Thanks for the luck. You might find Stowers's _Rereading of Romans_
interesting to compare with the interpolation proposals. This "rereading"
amounts to a very compelling case for an integral interpretation of the
letter; becuase of its novelty, Stowers helpfully summarizes his
interpretation of the letter in advance on pp. 36ff.
>> It's worth noting that the eschatological and mystical understandings of
>> salvation that Loisy declares incompatible appear cheek-by-jowl in Rom
>These are the passages that Loisy describes as containing "enormous
>absurdities". Loisy also comments that "this wholly abstract, scholastic
>and false conception of the Law" could have never been "imagined and
>professed by a man who had long lived in obedience to the Law".
Stowers's contention (following Lloyd Gaston's _Paul and the Torah_) is
that the Pauline letters consider Torah from the perspective of the
non-Jews whom the Pauline mission targeted, and with whom Paul tells us he
identified (1 Cor 9:19ff). It remains questionable whether this explains
all of Paul's statements critical of the Torah, but Gaston's exegesis of a
number of texts is convincing.
>> 1 Cor 1:4-10,
>This is probably authentic, but I don't see in it what you seem to see.
Eschatological salvation in the APOKALYPSIS/hHMERA TOU KURIOU hHMWN IHSOU
CHRISTOU of vv. 7-8, "mystical" (better: participationist) in the KOINWNIA
TOU hUIOU AUTOU IHSOU CHRISTOU of v. 10 and the AUTOS NOUS KAI AUTH GNWMH
obtainable DIA ONOMATOS TOU KURIOU hHMWN IHSOU CHRISTOU (which is revealed
as the NOUS CHRISTOU in 2:16).
>> 2 Cor 5:17-21,
>Loisy considers this secondary.
>> Gal 3:23-28,
>This one is not clear to me at this point. Seems doubtful, but could
>possibly be authentic. Gal Ch. 3 seems like a very complex weave of
I'm afraid I still find dubious the criteria used to excise particular
passages; was Paul less capable of spinning a complex web of ideas than his
copyists? The Galatians passage combines participationist language in the
PANTES GAR hUMEIS hEIS [sc. ANTHRWPOS] ESTE EN CHRISTW(I) IHSOU of 3:28 and
eschatological expectation in the KAT' EPAGGELIAN KLHRONOMOI of 3:29.
>>> Phil 3:20-4:1,
>Loisy considers Phil 3:20-21 as interpolations. 4:1 is unrelated.

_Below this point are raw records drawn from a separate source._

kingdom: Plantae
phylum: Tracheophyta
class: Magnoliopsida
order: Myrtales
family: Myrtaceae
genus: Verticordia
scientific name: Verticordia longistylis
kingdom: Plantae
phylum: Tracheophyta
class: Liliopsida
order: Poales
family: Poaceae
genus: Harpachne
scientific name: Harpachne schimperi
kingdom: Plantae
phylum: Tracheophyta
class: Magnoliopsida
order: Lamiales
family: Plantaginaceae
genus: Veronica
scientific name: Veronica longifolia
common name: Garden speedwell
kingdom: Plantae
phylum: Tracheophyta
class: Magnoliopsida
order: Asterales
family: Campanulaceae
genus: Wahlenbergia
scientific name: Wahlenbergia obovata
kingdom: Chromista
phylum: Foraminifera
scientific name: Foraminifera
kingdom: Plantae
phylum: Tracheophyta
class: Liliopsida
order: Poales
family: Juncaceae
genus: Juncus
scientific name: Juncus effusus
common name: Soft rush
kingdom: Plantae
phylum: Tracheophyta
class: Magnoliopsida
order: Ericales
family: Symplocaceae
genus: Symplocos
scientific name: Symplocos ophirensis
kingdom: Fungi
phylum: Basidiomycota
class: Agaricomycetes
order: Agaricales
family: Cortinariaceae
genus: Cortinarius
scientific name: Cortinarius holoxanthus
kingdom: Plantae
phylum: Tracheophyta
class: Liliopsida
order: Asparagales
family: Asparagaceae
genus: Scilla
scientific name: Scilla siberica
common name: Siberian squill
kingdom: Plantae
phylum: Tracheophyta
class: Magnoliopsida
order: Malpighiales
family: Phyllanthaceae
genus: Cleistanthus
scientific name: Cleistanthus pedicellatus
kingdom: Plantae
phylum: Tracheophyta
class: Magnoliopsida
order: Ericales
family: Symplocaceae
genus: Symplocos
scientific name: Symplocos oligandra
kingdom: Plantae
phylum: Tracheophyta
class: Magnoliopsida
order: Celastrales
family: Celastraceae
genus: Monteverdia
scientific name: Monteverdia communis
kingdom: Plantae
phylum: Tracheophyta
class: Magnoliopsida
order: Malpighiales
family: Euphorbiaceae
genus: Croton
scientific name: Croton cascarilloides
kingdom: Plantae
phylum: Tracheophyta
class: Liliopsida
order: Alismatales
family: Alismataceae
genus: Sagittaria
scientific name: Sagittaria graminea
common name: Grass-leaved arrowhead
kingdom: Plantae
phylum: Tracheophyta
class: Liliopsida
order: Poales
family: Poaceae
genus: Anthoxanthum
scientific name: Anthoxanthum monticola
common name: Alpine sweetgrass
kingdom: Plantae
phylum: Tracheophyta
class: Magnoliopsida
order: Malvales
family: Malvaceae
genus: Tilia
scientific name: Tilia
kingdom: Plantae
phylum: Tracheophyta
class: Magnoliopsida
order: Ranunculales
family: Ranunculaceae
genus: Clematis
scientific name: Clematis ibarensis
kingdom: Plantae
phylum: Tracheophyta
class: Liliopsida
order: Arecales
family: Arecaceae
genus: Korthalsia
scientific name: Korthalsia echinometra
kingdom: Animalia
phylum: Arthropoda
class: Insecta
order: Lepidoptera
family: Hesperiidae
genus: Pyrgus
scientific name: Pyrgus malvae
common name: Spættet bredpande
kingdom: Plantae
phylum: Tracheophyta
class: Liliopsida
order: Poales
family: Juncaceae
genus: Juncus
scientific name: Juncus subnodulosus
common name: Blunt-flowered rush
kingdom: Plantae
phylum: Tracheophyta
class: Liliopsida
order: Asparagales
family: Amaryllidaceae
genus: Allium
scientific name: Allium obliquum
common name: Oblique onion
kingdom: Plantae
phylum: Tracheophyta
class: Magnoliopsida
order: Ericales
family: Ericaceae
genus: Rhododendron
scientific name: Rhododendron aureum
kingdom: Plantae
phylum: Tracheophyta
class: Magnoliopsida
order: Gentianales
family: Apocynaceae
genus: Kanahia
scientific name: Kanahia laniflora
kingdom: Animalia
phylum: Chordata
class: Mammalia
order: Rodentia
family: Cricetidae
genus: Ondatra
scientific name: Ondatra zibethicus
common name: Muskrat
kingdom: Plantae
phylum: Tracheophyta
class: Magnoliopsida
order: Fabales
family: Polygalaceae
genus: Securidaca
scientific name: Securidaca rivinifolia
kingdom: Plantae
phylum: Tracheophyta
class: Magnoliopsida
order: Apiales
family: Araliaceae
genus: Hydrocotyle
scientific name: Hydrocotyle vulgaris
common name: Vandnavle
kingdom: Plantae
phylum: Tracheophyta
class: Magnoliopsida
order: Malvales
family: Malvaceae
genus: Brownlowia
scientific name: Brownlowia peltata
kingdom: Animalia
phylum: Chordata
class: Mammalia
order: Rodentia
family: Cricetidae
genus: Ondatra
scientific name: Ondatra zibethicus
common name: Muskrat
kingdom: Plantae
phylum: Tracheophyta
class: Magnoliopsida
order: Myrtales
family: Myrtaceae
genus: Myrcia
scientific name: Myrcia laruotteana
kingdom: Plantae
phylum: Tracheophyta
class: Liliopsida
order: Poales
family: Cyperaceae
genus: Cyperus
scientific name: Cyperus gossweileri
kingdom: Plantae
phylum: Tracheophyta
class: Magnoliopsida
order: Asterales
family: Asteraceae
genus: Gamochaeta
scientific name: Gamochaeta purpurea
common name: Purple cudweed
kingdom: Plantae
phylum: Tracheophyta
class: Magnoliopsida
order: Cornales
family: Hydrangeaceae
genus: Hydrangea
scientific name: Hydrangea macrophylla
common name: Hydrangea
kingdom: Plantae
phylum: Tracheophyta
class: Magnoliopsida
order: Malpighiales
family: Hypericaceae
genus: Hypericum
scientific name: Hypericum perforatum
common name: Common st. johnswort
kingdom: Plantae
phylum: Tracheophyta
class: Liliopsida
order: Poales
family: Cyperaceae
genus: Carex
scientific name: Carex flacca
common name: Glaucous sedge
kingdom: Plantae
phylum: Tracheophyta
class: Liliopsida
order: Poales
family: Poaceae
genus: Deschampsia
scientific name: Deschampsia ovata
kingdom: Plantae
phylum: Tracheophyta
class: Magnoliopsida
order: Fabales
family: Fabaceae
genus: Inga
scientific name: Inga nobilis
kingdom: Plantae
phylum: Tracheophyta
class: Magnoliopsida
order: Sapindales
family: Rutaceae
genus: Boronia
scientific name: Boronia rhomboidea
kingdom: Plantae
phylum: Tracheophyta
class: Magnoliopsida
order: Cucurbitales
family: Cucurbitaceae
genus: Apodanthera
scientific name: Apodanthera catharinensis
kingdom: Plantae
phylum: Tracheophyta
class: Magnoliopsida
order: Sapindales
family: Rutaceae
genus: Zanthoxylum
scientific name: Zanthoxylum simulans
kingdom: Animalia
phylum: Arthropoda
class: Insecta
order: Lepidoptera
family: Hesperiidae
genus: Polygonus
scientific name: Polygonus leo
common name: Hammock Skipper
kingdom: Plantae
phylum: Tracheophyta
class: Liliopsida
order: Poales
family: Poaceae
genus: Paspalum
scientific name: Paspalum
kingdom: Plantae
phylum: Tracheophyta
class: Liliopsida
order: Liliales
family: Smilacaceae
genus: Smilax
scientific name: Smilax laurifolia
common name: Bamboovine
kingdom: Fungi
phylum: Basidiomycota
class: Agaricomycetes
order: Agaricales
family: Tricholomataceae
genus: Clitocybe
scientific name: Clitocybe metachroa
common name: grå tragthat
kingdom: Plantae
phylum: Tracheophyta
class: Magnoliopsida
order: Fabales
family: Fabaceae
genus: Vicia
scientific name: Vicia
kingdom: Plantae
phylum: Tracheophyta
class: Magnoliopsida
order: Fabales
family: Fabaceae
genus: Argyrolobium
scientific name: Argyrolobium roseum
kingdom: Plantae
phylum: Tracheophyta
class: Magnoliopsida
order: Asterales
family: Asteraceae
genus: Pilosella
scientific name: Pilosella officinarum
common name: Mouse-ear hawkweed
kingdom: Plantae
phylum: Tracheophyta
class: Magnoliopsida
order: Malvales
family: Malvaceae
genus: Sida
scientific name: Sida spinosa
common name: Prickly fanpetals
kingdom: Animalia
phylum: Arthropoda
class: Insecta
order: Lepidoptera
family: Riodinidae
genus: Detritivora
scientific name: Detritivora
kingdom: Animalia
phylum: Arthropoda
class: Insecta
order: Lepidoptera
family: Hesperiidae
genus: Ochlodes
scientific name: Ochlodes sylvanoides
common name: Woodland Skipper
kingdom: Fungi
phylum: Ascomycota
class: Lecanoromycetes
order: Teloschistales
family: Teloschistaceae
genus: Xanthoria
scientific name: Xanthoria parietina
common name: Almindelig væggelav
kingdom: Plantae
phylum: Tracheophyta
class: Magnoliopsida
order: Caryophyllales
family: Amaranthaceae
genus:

The excision of 3:20 is inconsistent on Loisy's hypothesis as it exhibits
an eschatological expectation ("from heaven we await a Savior, the Lord
Jesus Christ") and does so in terms reminiscent of Paul's summary of his
proclamation in 1 Thess 1:9-10. I'm not sure what's meant by the
classification of 4:1 as "unrelated" to the foregoing; every passage in a
letter is related in some way to every other, and 4:1 bases a behavioral
appeal on the preceding description of positive and negative models for
imitation (3:17-21). This appeal calls for behavior EN KURIW(I),
participationist language which is reinforced in the sequel (TO AUTO
FRONEIN EN KURIW[I], v. 2).
>> 1 Thess 1:1-10
>This seems authentic, but again I don't see in it what you seem to see.
Participation in 1:1's EKKLHSIA THESSALONIKEWN EN QEW(I) PATRI KAI KURIW(I)
IHSOU CHRISTOU (and in 1:6's CHARA PNEUMATOS hAGIOU accompanying
conversion), eschatology in the expectation of the Son from heaven in 1:10.
Must read Loisy sometime. In the meantime I'm appreciative of Yuri's
summaries, if largely unable to find the approach convincing.